Our survival as an individual relies on many qualities and inherent skills that we possess. Perhaps the most important of these is our ability to adapt to new environments, and a particular case of this is our natural ability to compress information. Humans pride ourselves with this miraculous skill, and use it continuously throughout our lives with such fluency that we hardly realise or even think about it. For example, when you’re reading this article, what you will, or at least ought to remember, is not each and every letter or word that is written here. Almost none of us will be able to write it out word-for-word after reading it once, but almost all of us will be able to write something that conveys some information very similar to what this articles does.

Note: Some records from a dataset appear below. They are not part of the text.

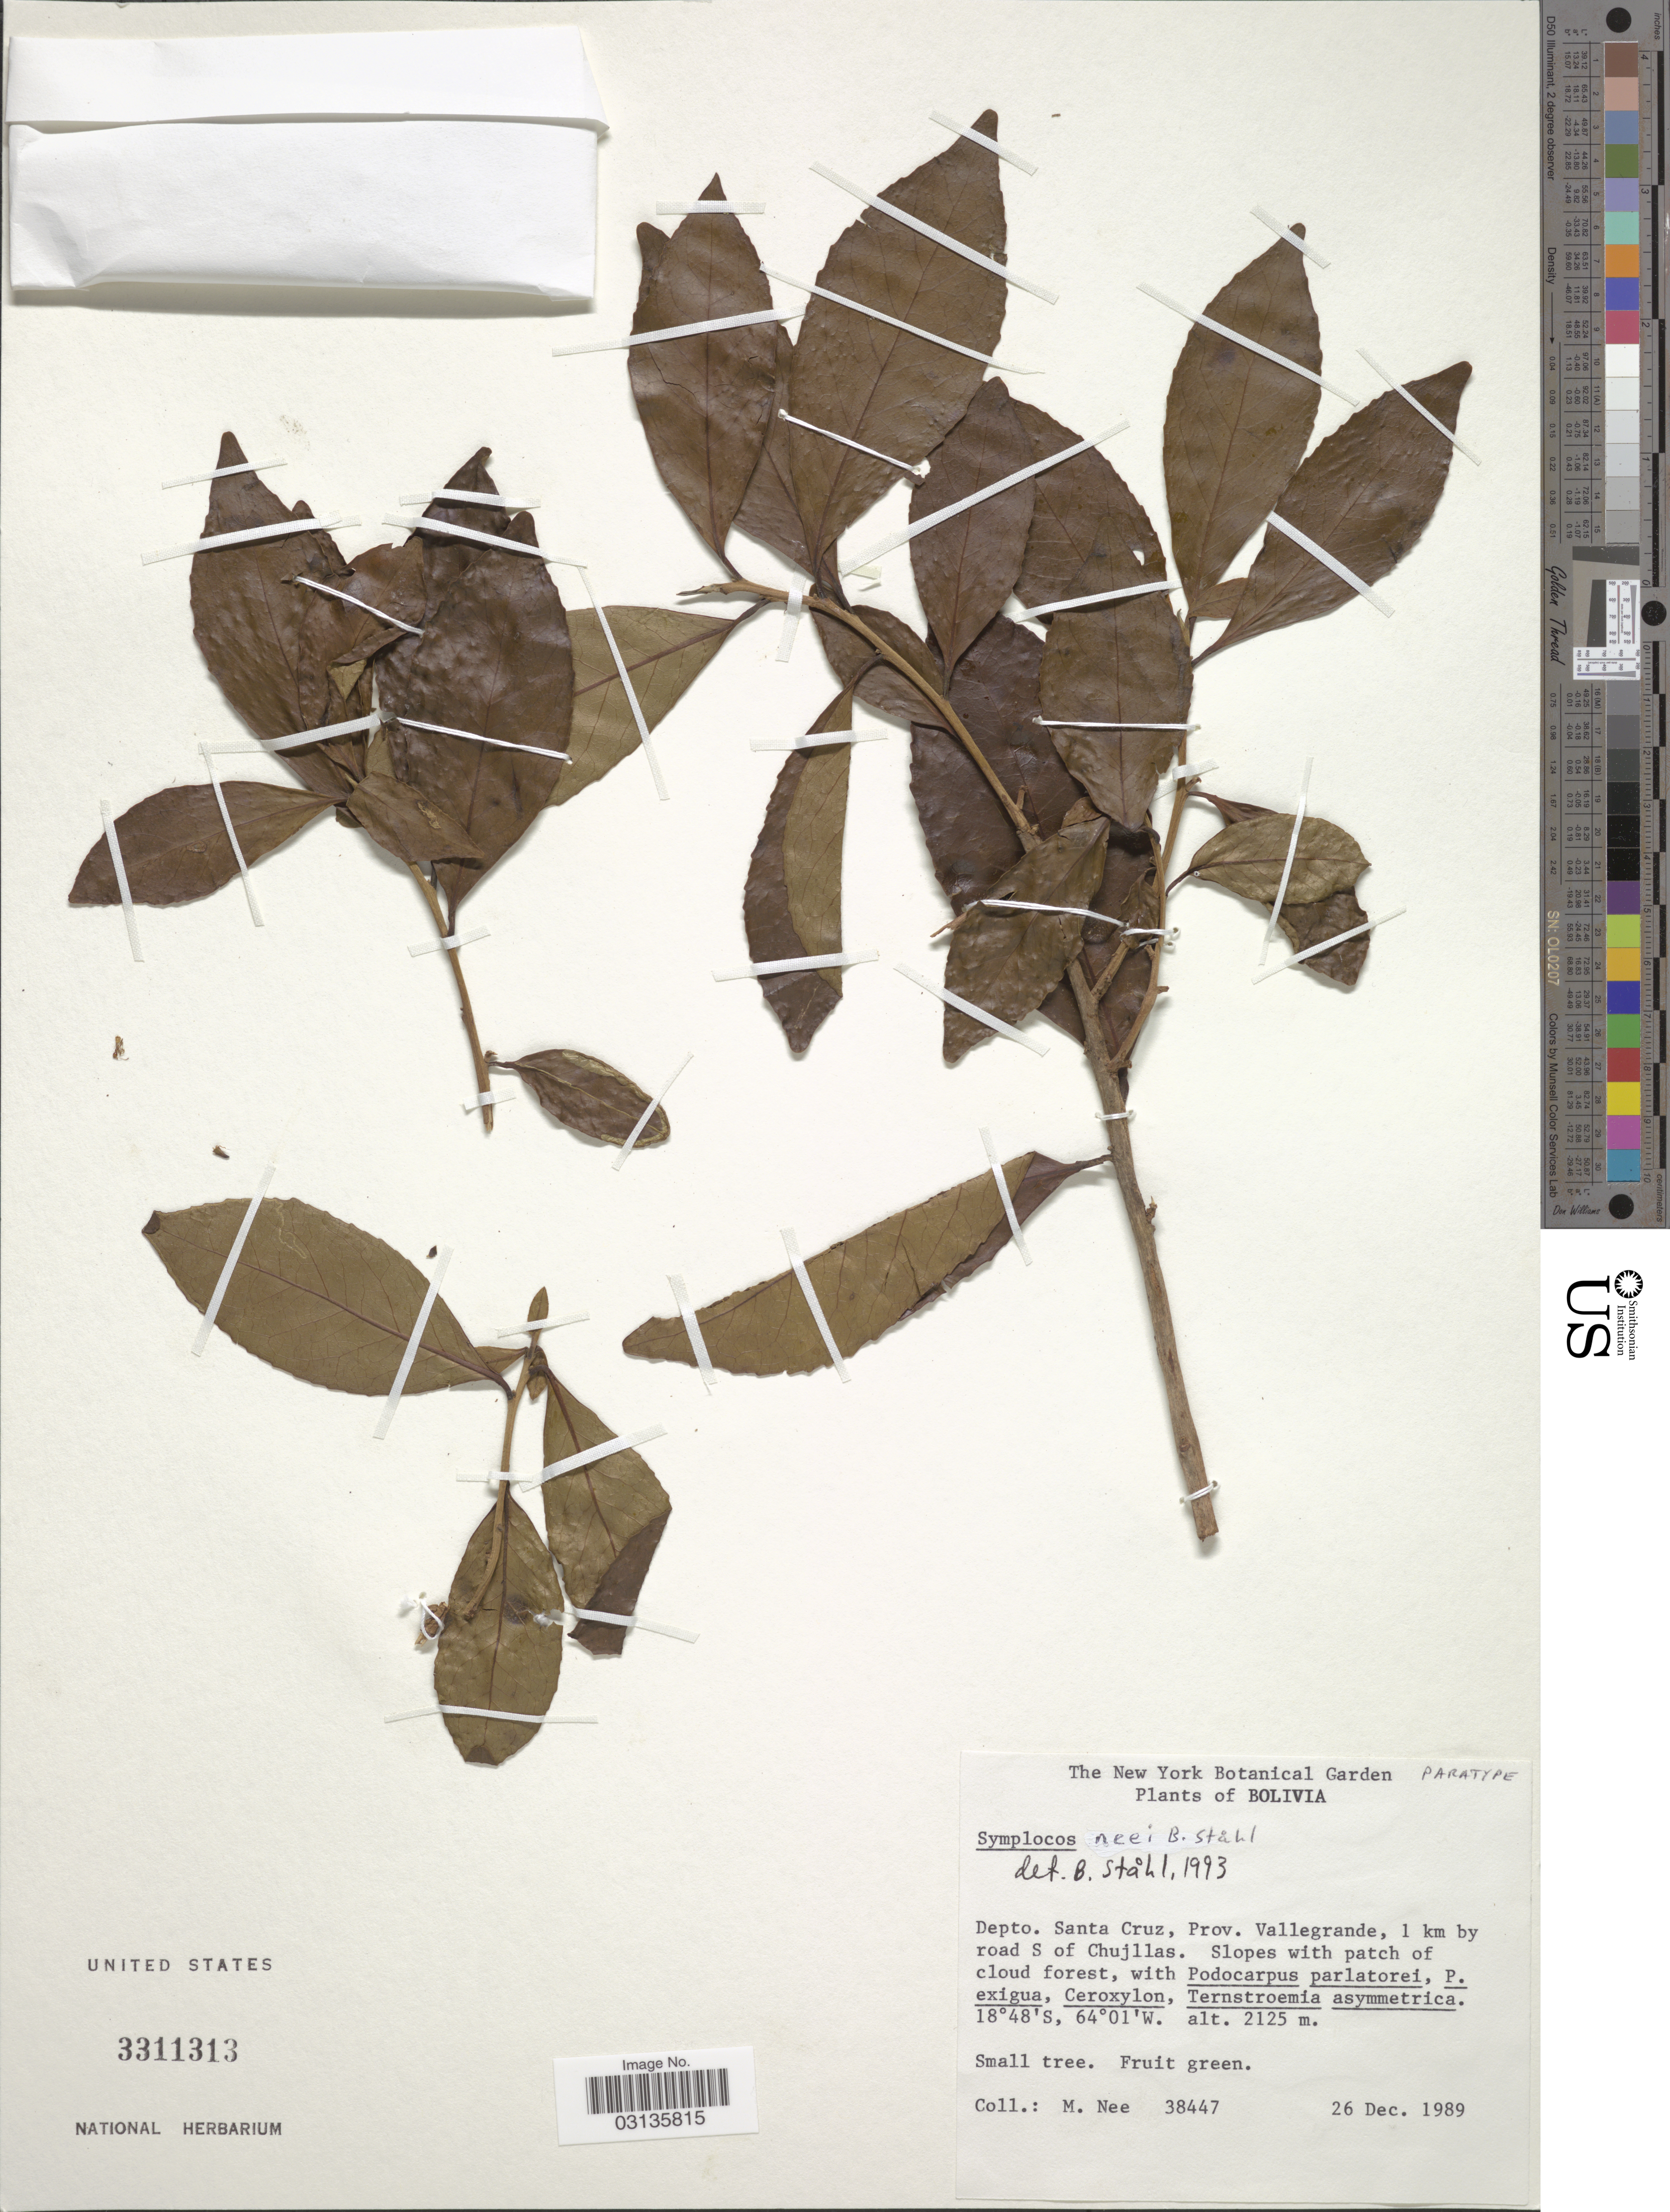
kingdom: Plantae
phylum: Tracheophyta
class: Magnoliopsida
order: Ericales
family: Symplocaceae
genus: Symplocos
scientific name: Symplocos neei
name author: B. Ståhl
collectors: M. Nee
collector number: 38447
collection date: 1989-12-26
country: Bolivia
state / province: Santa Cruz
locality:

This is a childishly simple fact, however it does bring me to my original point. We are in constant danger of forgetting to compress information in this manner, especially when we are doing something we are afraid of, e.g. degree level mathematics. Those of us who remember doing A-level or high school equivalent mathematics will recall that there were a great many sine and cosine formulae to memorise for exams. Of course they could all be derived very quickly from the fact that the square of a sine plus the square of the cosine is equal to 1, and maybe a couple of properties of trigonometry that we ought to already know by that stage. This is much less information to memorise than to learn all the trigonometric formulae, but some of us still choose to learn and memorise all of those formulae. Situations like this will occur relentlessly through university mathematics, and what’s worse, when too many of these occur in a short period of time, we panic and our brains lose the ability to keep track of the important things to remember, i.e. the fundamental definitions and theorems that will derive the rest “less” important stuff. Instead, the brain will choose almost arbitrarily the information it wants to remember, and thus cause more panic as time goes by and workload increases, creating a vicious cycle. In these circumstances, while retaining our inquisitive nature, it is important to sit back and take some time to think about what needs to be left out of our memory for now. The important things worth memorising are definitions, maybe some important theorems, and most importantly the method of doing things.
Mathematics is one of the hardest, most challenging subjects at university, and yet it is among the subjects which require the least pieces of information to be learnt. As mathematicians, the very challenge for us is the development of our ability to compress information. Not just mathematical information – any information. This ability is our talent, and our inquisitive nature is its seed.